**AIM OF THE TASK**
The line containing "Este sitio web" marks the end; copy exactly all lines from the start of the material up to and including it.

**RECORDS SHOWN**
- - - - -

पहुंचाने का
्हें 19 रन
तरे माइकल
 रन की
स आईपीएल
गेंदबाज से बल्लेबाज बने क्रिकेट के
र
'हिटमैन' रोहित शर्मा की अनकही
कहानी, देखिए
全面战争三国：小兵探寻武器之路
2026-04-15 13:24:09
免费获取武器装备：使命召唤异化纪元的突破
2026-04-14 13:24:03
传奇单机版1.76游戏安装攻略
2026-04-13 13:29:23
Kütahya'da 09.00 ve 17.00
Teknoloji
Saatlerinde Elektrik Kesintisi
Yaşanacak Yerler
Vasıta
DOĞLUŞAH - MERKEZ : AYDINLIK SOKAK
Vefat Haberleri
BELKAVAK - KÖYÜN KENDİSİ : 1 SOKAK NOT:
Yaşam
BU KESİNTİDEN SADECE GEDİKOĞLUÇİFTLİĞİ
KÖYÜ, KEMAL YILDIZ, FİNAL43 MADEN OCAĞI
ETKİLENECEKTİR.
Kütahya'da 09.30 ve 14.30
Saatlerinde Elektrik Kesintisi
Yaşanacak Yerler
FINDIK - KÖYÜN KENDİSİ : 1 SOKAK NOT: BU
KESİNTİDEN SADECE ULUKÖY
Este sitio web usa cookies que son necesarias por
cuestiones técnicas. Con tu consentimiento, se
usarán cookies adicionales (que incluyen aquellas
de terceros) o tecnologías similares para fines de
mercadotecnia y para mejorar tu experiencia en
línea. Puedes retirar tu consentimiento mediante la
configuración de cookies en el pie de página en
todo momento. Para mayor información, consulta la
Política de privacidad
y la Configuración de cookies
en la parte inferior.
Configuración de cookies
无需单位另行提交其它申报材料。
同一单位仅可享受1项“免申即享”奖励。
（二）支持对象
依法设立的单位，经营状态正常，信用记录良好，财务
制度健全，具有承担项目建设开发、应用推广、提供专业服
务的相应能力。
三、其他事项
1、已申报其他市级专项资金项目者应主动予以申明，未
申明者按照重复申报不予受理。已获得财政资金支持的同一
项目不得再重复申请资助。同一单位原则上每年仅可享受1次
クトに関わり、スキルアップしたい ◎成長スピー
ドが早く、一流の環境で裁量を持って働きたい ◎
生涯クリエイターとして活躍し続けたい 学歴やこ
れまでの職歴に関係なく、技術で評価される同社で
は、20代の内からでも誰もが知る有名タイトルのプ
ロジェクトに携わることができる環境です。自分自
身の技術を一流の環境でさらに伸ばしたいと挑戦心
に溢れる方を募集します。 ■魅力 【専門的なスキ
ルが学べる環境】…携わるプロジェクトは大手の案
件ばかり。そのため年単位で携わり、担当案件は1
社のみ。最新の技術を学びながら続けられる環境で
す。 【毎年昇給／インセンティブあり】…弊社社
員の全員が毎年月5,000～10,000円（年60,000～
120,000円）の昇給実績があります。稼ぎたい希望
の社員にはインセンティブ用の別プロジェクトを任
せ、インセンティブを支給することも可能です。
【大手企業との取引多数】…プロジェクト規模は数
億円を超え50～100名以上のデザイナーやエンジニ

- - - - -

**RESPONSE BELOW**
पहुंचाने का
्हें 19 रन
तरे माइकल
 रन की
स आईपीएल
गेंदबाज से बल्लेबाज बने क्रिकेट के
र
'हिटमैन' रोहित शर्मा की अनकही
कहानी, देखिए
全面战争三国：小兵探寻武器之路
2026-04-15 13:24:09
免费获取武器装备：使命召唤异化纪元的突破
2026-04-14 13:24:03
传奇单机版1.76游戏安装攻略
2026-04-13 13:29:23
Kütahya'da 09.00 ve 17.00
Teknoloji
Saatlerinde Elektrik Kesintisi
Yaşanacak Yerler
Vasıta
DOĞLUŞAH - MERKEZ : AYDINLIK SOKAK
Vefat Haberleri
BELKAVAK - KÖYÜN KENDİSİ : 1 SOKAK NOT:
Yaşam
BU KESİNTİDEN SADECE GEDİKOĞLUÇİFTLİĞİ
KÖYÜ, KEMAL YILDIZ, FİNAL43 MADEN OCAĞI
ETKİLENECEKTİR.
Kütahya'da 09.30 ve 14.30
Saatlerinde Elektrik Kesintisi
Yaşanacak Yerler
FINDIK - KÖYÜN KENDİSİ : 1 SOKAK NOT: BU
KESİNTİDEN SADECE ULUKÖY
Este sitio web usa cookies que son necesarias por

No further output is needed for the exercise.